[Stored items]
Segment Open
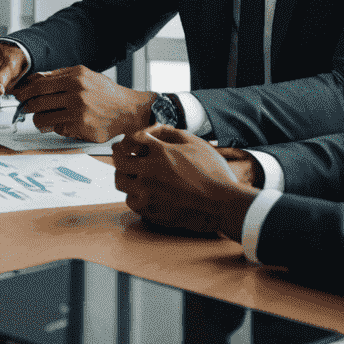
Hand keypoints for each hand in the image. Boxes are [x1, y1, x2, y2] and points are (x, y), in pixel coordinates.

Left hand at [11, 64, 156, 141]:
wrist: (129, 110)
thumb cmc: (105, 93)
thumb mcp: (84, 75)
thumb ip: (59, 76)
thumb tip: (34, 79)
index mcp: (75, 76)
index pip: (39, 84)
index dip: (25, 91)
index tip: (18, 96)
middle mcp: (76, 92)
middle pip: (38, 101)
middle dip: (27, 106)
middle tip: (24, 108)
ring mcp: (79, 110)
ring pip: (44, 118)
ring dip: (37, 120)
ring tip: (40, 119)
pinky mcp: (82, 127)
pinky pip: (58, 128)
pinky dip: (55, 127)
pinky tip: (60, 124)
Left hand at [111, 126, 257, 238]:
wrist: (225, 205)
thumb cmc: (214, 173)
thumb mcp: (196, 144)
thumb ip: (172, 134)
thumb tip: (155, 131)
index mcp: (159, 153)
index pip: (130, 139)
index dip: (128, 139)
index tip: (129, 142)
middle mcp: (149, 172)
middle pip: (119, 161)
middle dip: (120, 155)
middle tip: (122, 154)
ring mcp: (148, 194)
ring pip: (121, 182)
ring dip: (125, 175)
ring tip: (132, 174)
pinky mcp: (152, 212)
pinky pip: (131, 202)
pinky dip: (134, 195)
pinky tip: (142, 192)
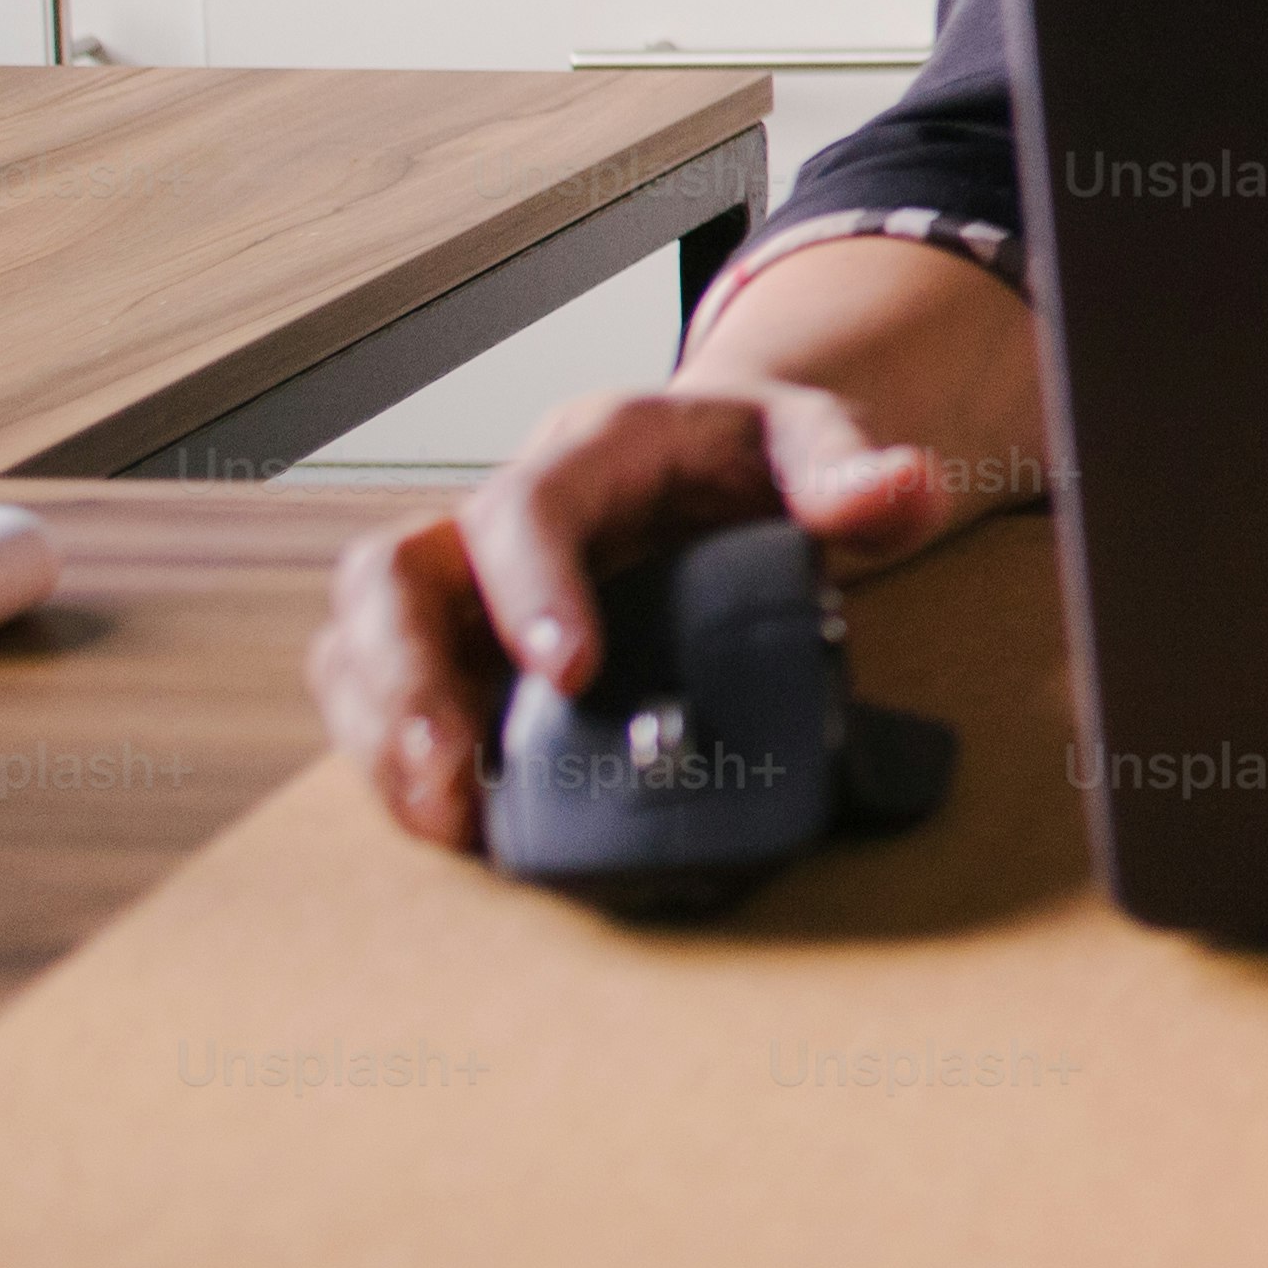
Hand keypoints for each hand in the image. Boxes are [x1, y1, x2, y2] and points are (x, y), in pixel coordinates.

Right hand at [307, 232, 1043, 849]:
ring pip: (361, 635)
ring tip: (442, 820)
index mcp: (592, 451)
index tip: (570, 674)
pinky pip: (375, 691)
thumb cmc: (759, 457)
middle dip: (405, 674)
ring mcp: (465, 582)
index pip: (527, 505)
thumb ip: (854, 475)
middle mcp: (502, 512)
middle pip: (391, 571)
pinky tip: (446, 823)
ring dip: (380, 729)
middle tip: (455, 772)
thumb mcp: (817, 443)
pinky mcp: (454, 645)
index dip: (531, 586)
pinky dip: (390, 758)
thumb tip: (905, 490)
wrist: (723, 460)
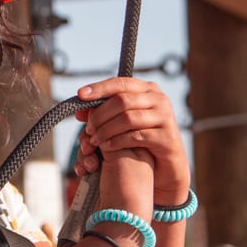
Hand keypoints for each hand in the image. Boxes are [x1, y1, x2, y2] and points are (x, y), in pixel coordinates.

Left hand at [76, 78, 189, 207]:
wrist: (165, 163)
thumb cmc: (141, 138)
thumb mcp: (123, 122)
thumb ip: (103, 114)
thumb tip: (79, 113)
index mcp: (147, 89)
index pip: (119, 83)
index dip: (99, 88)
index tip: (80, 95)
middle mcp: (159, 99)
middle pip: (122, 101)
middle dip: (100, 115)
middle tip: (87, 128)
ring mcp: (165, 117)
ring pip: (128, 118)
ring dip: (106, 129)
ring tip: (94, 140)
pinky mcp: (167, 136)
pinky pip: (136, 136)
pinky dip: (117, 141)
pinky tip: (106, 147)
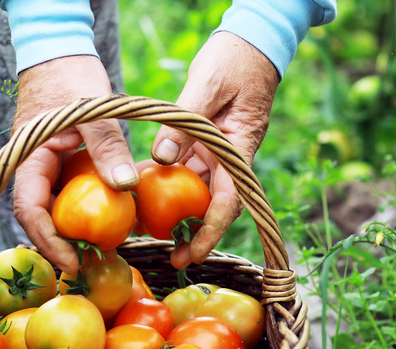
Segment Closed
#### TO DO
When a line of the records holds the word "Left", copy that line.

#### EXERCISE SOLUTION
Left hand at [11, 64, 156, 141]:
Left hand at [111, 126, 257, 238]:
Left hand at [76, 78, 189, 207]:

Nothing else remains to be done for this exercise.